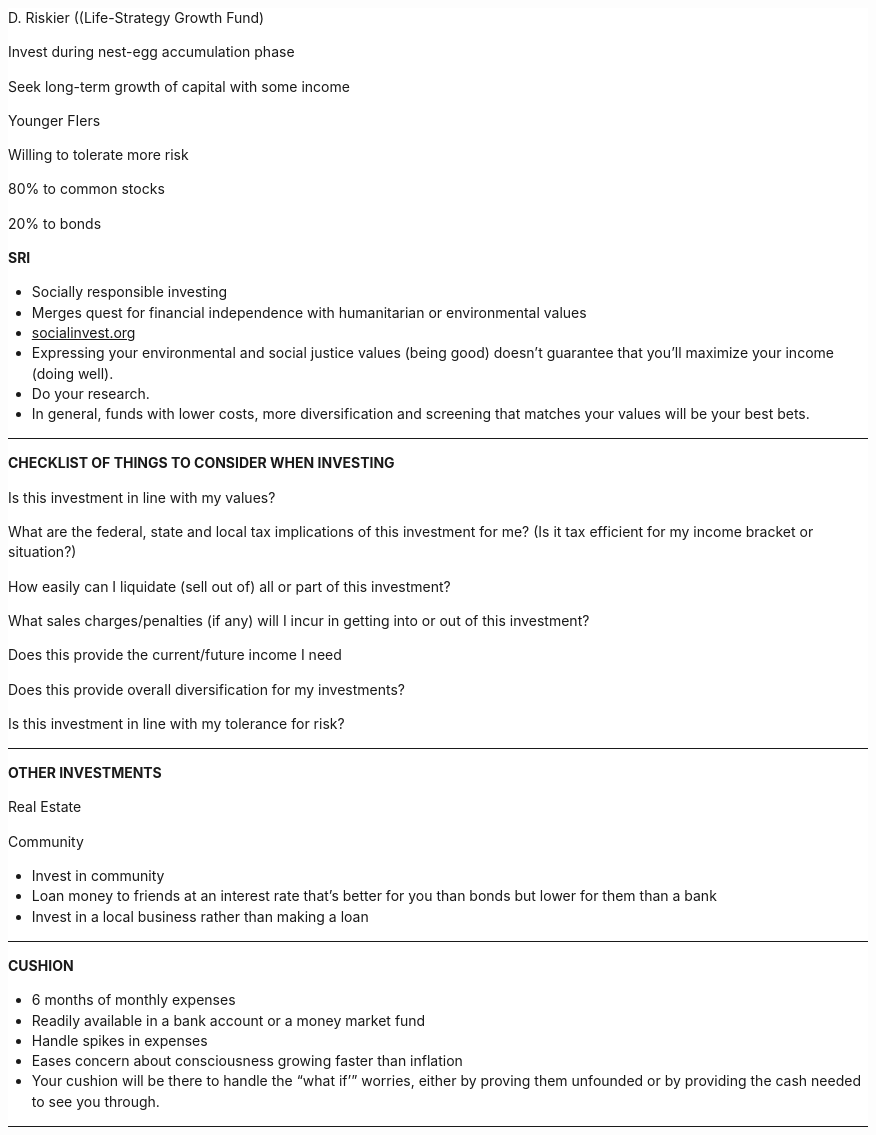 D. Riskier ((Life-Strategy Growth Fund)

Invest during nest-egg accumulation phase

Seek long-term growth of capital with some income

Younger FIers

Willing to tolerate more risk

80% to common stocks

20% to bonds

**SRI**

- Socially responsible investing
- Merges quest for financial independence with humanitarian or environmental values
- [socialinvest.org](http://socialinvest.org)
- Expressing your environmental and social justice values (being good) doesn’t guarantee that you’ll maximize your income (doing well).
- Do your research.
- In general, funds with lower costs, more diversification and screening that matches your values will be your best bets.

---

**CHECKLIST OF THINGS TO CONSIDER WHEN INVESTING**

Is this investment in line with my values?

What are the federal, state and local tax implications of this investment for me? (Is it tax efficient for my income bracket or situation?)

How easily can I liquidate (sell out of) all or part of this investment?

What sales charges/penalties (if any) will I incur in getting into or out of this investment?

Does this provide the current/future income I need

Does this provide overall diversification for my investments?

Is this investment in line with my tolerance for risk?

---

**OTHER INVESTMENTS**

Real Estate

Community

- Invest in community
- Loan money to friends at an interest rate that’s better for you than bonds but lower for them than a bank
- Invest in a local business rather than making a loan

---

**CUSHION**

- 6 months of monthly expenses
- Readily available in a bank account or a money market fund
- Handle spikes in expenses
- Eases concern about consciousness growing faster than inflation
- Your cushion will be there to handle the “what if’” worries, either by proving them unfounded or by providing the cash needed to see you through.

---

**Task prompt:** Set down all of the data above line for line, with no changes, and leave the picture out.

**Your response:**
 D. Riskier ((Life-Strategy Growth Fund)

Invest during nest-egg accumulation phase

Seek long-term growth of capital with some income

Younger FIers

Willing to tolerate more risk

80% to common stocks

20% to bonds

**SRI**

- Socially responsible investing
- Merges quest for financial independence with humanitarian or environmental values
- [socialinvest.org](http://socialinvest.org)
- Expressing your environmental and social justice values (being good) doesn’t guarantee that you’ll maximize your income (doing well).
- Do your research.
- In general, funds with lower costs, more diversification and screening that matches your values will be your best bets.

---

**CHECKLIST OF THINGS TO CONSIDER WHEN INVESTING**

Is this investment in line with my values?

What are the federal, state and local tax implications of this investment for me? (Is it tax efficient for my income bracket or situation?)

How easily can I liquidate (sell out of) all or part of this investment?

What sales charges/penalties (if any) will I incur in getting into or out of this investment?

Does this provide the current/future income I need

Does this provide overall diversification for my investments?

Is this investment in line with my tolerance for risk?

---

**OTHER INVESTMENTS**

Real Estate

Community

- Invest in community
- Loan money to friends at an interest rate that’s better for you than bonds but lower for them than a bank
- Invest in a local business rather than making a loan

---

**CUSHION**

- 6 months of monthly expenses
- Readily available in a bank account or a money market fund
- Handle spikes in expenses
- Eases concern about consciousness growing faster than inflation
- Your cushion will be there to handle the “what if’” worries, either by proving them unfounded or by providing the cash needed to see you through.

---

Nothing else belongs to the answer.